Sen. Wylie Galt, R-Martinsdale, is at it again. This time, he’s cosponsoring SB 270, a bill that would lift the reasonable cap of three elk per hunter per year, and allow an unlimited number of elk to be shot by one person, his latest attempt to privatize elk and diminish public access programs.
The Galt family is the third largest landowner in the state, owning more than 250,000 acres. Wylie is a founding board member of the Montana Conservation Society, a newly formed landowner and outfitter group, whose lobbyist wrote SB 270. The junque files make this clear.
What’s also clear is that roughly 81.8 percent of licensed elk hunters in Montana end the season with no elk. 16 percent harvest one. Some 2 percent get two elk. Yet, according to Montana Fish, Wildlife and Parks (FWP), only .2 percent shoot the maximum allowed three elk in a license year.
This isn’t surprising. Elk are big. A cow elk averages around 170 pounds of boneless meat – and bulls are even larger. So, who would want – or need – to shoot more than three elk – or 500 pounds of meat – per year?
The reality is, it’s not about the meat. It’s about wanting to own a public resource and not having to deal with peasant hunters. It’s about control. It’s about money. It’s about power.
Despite the fact that four out of five elk hunters in Montana don’t harvest an elk, and that shoulder seasons allow elk to be hunted six months a year, Sen. Galt and some landowners like him would rather hoard elk and sell outfitted hunts, and then cull them by the hundreds when they become a nuisance, rather than participating in one of the many programs that FWP already offers – tools like the Hunt Roster Damage Hunts, or Block Management, or the Elk Hunting Access Agreements.
In fact, in 2019, House Bill 497 increased the cap from two elk per person per year to three. Guess who sponsored that bill? Wylie Galt. And did it have the desired effect? Nope, because elk abundance isn’t a license problem; it’s an access problem.
If this sounds familiar, it’s because a lawsuit recently challenged all this in court. FWP – along with a handful of intervening sportsmen groups – successfully defended the case. A judge ruled that landowners have plenty of tools to address problematic concentrations of elk, but if landowners choose not to use those, and not to participate in elk management efforts, then they can’t demand additional recourse. And yet, that’s exactly what SB 270 is attempting to do.

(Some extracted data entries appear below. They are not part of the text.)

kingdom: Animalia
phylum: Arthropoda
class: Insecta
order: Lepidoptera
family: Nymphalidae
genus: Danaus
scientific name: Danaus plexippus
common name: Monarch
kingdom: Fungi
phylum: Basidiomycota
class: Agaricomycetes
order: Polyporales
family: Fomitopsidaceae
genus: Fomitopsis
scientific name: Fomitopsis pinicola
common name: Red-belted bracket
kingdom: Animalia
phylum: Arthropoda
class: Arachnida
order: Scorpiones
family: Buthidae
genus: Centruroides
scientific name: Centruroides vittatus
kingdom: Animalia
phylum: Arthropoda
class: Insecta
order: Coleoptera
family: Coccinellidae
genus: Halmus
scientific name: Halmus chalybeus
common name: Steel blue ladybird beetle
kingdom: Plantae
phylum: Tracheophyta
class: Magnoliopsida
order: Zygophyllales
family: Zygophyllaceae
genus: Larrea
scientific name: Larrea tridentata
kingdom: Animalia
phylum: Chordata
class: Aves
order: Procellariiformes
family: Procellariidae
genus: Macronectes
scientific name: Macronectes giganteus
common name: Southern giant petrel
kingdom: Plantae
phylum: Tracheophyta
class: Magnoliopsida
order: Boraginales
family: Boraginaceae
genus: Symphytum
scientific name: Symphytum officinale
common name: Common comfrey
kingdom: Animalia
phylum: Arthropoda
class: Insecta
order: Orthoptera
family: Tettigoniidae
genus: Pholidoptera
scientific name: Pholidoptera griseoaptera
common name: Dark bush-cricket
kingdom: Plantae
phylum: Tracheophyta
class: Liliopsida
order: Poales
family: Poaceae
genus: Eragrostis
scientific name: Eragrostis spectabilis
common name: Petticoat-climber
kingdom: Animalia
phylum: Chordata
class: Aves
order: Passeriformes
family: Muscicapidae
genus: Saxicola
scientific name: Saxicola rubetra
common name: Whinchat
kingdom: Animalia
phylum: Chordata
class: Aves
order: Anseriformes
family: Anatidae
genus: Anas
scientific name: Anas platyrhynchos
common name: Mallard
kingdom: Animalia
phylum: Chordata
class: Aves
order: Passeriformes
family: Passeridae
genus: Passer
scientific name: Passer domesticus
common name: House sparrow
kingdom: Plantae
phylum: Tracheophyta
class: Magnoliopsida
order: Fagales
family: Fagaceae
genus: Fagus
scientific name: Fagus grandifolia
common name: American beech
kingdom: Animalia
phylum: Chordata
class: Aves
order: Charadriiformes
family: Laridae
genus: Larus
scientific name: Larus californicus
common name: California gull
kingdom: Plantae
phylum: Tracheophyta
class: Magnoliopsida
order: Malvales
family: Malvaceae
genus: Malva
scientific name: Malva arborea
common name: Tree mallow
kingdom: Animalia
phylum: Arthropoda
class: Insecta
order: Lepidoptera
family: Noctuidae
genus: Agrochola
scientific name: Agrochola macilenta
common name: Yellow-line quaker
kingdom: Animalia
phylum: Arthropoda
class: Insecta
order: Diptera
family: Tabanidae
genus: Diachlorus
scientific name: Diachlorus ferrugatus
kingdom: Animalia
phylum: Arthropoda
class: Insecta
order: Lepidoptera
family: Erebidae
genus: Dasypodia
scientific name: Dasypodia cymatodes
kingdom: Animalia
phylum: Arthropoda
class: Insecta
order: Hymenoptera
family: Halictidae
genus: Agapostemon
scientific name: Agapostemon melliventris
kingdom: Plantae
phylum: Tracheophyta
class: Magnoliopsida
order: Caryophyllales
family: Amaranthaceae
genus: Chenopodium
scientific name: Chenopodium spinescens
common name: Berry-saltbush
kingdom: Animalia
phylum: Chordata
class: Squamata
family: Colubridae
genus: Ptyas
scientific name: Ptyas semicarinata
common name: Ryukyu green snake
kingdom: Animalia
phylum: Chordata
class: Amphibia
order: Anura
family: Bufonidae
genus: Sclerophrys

If the bill passes and Wylie Galt and the Montana Conservation Society get their way, it will remove the need to use the other tools that FWP offers, the ones that provide public access and opportunity. Elk would be gunned down like vermin, and the public would be left out.
Surely, we can do better.
Sen. Denley Loge, R-St. Regis, the main sponsor of this bill, doesn’t have to look far for other management approaches. One of Loge’s other bills, SB 106, does exactly that by allowing FWP’s drones to be used in more instances to haze elk off of private lands where they’re unwelcome; yet another tool offered to landowners.
Instead of encouraging a small few to slaughter an ungodly number of elk, we should be focusing on how to get more hunters more opportunities to harvest a public resource and fill their freezers. This bill is self-serving and wasteful, and a bad look for all hunters.
Ask your state senator to halt Galt’s SB 270.
Greg Munther is a lifelong elk hunter. He lives in Missoula.